▶ _Text excerpt_:
Why a checklist before every lab
A marine biology bench carries real hazards a student must respect. Scalpels cut, preservative fumes irritate lungs, and a mishandled specimen or a spilled test reagent does not forgive inattention. A pre-lab checklist is not bureaucracy — it is the routine that makes safe, prepared work automatic, so that on the day a dissection goes sideways the student's hands already know what to do.
It also does something quieter: it forces the student to arrive ready. The most dangerous lab partner is the one who skimmed the procedure in the hallway. This checklist closes that gap. Print one for every experiment, work top to bottom, and do not pick up a scalpel until the last box is checked.
The goal is not to follow rules. It is to walk to the bench already knowing the hazards, the steps, and the result you expect.
1 — Safety
Nothing below this section happens until everything in it is done. No exceptions, every lab, every time.
- Splash-proof safety goggles on — over the eyes, not pushed up on the forehead.
- Nitrile gloves on, correct size, no holes; sleeves down and long hair tied back.
- Closed-toe shoes and a lab coat or apron; no loose clothing near the bench.
- The handling notes read for every specimen and test reagent in use — hazards, first aid, and disposal noted.
- The room ventilated — a window open — for any work with preserved specimens or fixative that smells.
- Sink, first-aid kit, sharps container, and spill towels located — you know where each one is before you start.

▶ _Activity_:
List every item that the Safety section of the pre-lab checklist says to locate before work begins.

▶ _Supplied entries_:

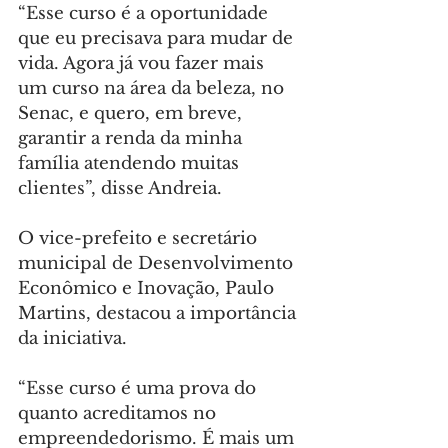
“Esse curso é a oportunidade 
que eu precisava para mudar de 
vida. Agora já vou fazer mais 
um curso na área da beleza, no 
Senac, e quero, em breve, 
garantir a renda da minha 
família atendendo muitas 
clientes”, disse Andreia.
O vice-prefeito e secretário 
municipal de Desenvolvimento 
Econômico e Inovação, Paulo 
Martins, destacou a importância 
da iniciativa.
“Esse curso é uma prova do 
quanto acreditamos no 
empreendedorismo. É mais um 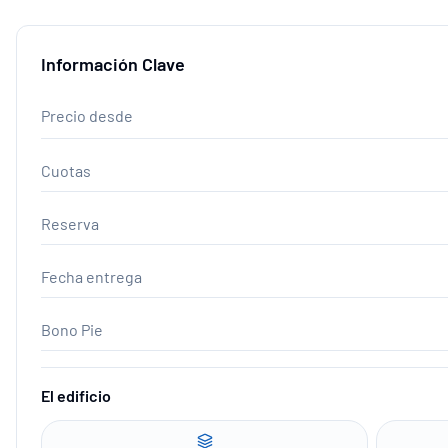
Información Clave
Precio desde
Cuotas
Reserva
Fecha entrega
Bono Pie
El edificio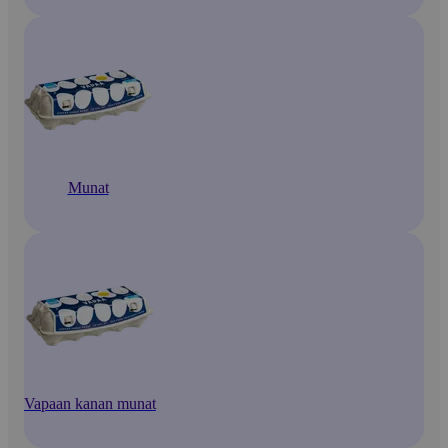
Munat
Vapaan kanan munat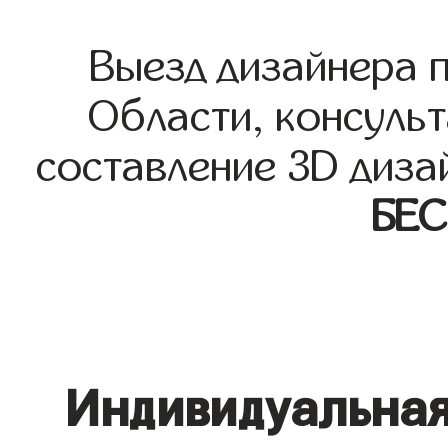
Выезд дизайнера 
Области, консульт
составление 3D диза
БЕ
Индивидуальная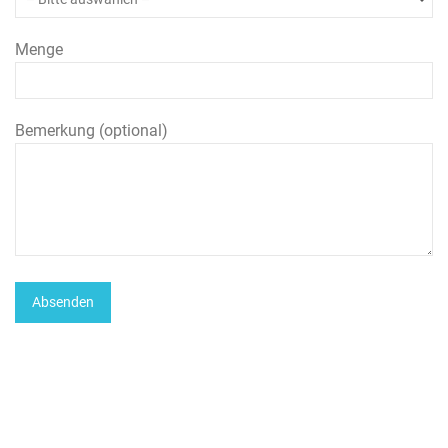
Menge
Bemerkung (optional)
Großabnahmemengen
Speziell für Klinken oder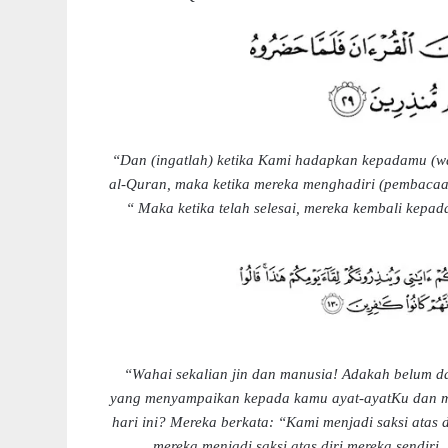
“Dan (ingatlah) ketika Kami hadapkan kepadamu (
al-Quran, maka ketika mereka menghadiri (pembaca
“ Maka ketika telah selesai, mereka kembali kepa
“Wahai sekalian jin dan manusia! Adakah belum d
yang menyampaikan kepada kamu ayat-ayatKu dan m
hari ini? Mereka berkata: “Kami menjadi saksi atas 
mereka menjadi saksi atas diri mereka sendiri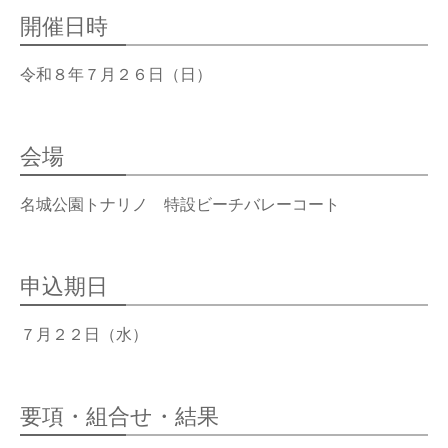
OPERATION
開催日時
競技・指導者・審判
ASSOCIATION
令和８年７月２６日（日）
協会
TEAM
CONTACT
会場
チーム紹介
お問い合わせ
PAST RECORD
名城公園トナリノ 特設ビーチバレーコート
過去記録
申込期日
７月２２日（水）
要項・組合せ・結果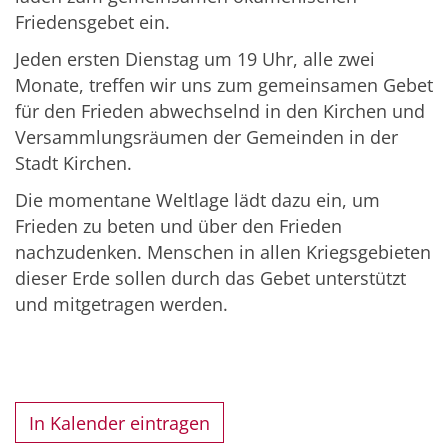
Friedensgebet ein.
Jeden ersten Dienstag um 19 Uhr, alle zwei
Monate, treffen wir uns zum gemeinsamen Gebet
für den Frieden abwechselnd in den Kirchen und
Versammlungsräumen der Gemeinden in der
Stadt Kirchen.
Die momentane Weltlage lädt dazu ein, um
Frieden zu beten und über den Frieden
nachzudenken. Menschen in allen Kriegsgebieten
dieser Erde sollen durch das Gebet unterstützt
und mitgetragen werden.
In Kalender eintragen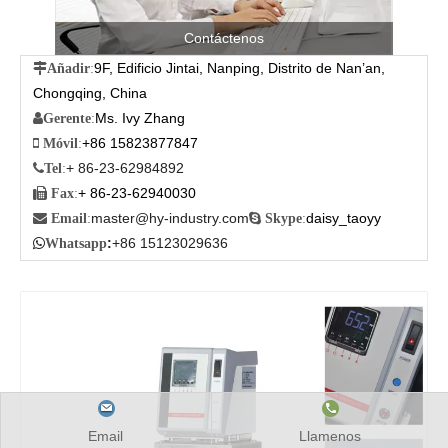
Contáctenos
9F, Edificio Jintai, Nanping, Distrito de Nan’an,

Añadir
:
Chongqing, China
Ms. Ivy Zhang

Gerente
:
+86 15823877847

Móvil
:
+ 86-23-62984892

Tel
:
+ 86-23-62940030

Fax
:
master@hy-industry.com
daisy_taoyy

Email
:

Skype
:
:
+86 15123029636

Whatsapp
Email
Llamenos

▶ _Output of the task_:
Sink, first-aid kit, sharps container, spill towels